L’Iran est un vaste pays (1 648 000 km²), fortement peuplé (74 millions d’habitants), aux racines historiques anciennes (la Perse de l’Antiquité). La conscience historique et plus encore la spécificité religieuse (Islam chiite) nourrissent les ambitions extérieures du régime et des dirigeants. La diversité ethnique de la population iranienne – 7 millions de Kurdes, 6 millions d’Azéris, 800 000 Arabes, entre autres (voir aussi les Baloutches, les Turkmènes, etc.) est compensée par sa forte homogénéité religieuse, le chiisme d’Etat fondant la singularité de l’Iran dans le monde arabo-musulman (2). Doté d’importantes réserves d’hydrocarbures, l’Iran mène un programme nucléaire dont la dimension strictement civile est contestée par la « communauté internationale », représentée en l’occurrence par le Conseil de sécurité des Nations unies et l’AIEA (Agence internationale de l’énergie atomique).
Lancé à l’époque du Shah, le programme nucléaire civil(3) a souffert du chaos révolutionnaire mais, dès le milieu des années 1980, le régime islamique a développé des liens occultes avec le Pakistan, un Etat que l’on sait engagé dans d’actives logiques de prolifération. Le 14 août 2002, le Conseil national de la révolution iranienne (le CNRI est une émanation des Moudjahidine du Peuple, un groupe d’opposition clandestin) révèle l’importance de l’« archipel nucléaire » iranien avec notamment le site de Natanz, tourné vers l’enrichissement de l’uranium et le réacteur à eau lourde d’Arak (filière du plutonium). Menée en bonne intelligence avec les Etats-Unis, l’action diplomatique de l’Union européenne (UE) a pu momentanément aboutir au gel provisoire du programme nucléaire mais la marche en avant a très vite repris, trois mois après la signature du protocole additionnel du TNP sur les inspections intrusives (signé le 18 décembre 2003).

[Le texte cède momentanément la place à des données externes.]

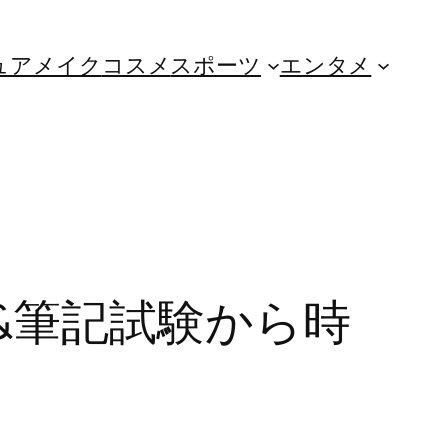
ュア
メイク
コスメ
スポーツ
エンタメ
&筆記試験から時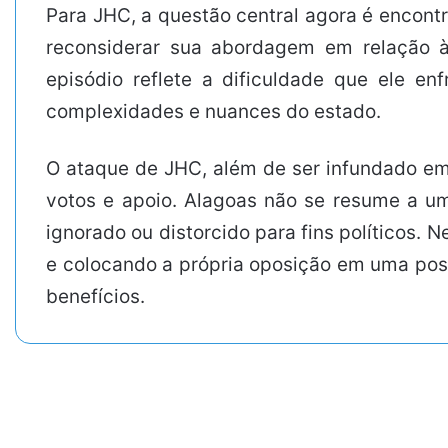
Para JHC, a questão central agora é encontra
reconsiderar sua abordagem em relação à 
episódio reflete a dificuldade que ele en
complexidades e nuances do estado.
O ataque de JHC, além de ser infundado em
votos e apoio. Alagoas não se resume a u
ignorado ou distorcido para fins políticos.
e colocando a própria oposição em uma posi
benefícios.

Parallèlement, les essais balistiques (le « Shahab 3 » et ses versions modifiées) et la mise sur orbite d’un satellite ont mis en évidence la puissance des lanceurs iraniens (4) : l’ensemble du Moyen-Orient et l’Europe du Sud-Est sont à leur portée. Les menaces de destruction à l’encontre d’Israël proférées par Mahmoud Ahmadinejad peuvent d’autant moins être ignorées que Téhéran fournit des fusées au Hezbollah libanais, comme au Hamas palestinien, armes offensives dont ces mouvements islamistes ont fait un large usage ces dernières années. Aussi la question nucléaire iranienne constitue-t-elle un défi majeur pour la sécurité de ses voisins et des puissances occidentales, légitimement soucieuses de garantir le libre accès au golfe Arabo-Persique et le pluralisme géopolitique du Moyen-Orient (5).
Le bouleversement des équilibres moyen-orientaux
La volonté de Téhéran d’accéder à la maîtrise de la filière nucléaire et la forte probabilité de la dimension militaire de ce programme (les rapports des services occidentaux et ceux de l’Agence internationale de l’énergie atomique convergent) soulèvent bien des questions quant aux objectifs ultimes de l’Iran islamique et, consécutivement, aux vertus supposées automatiques de la dissuasion nucléaire. En effet, les règles de la dissuasion (« dissuader » signifiant empêcher de passer à l’acte) ne sont pas des lois de nature qui s’imposeraient inexorablement à tous les acteurs géopolitiques nucléarisés, indépendamment des hommes au pouvoir et de leurs ressorts (idéologiques ou autres), de la nature du régime et du contexte géopolitique dans lequel il s’inscrit (6). Le débat doit être géopolitiquement situé : qui dissuade qui, de quoi et dans quel contexte ? Ainsi certains experts pensent-ils que l’Iran islamique pourrait développer une stratégie de coercition nucléaire, avec usage de l’arme nucléaire comme moyen d’action (et non de dissuasion), ou encore une stratégie de « sanctuarisation agressive », mise au service d’une politique d’hégémonie déployée depuis le golfe Arabo-Persique jusqu’à la Méditerranée orientale. Abrité par la menace de recourir à l’arme nucléaire en cas de représailles, le régime pourrait recourir en toute impunité au terrorisme.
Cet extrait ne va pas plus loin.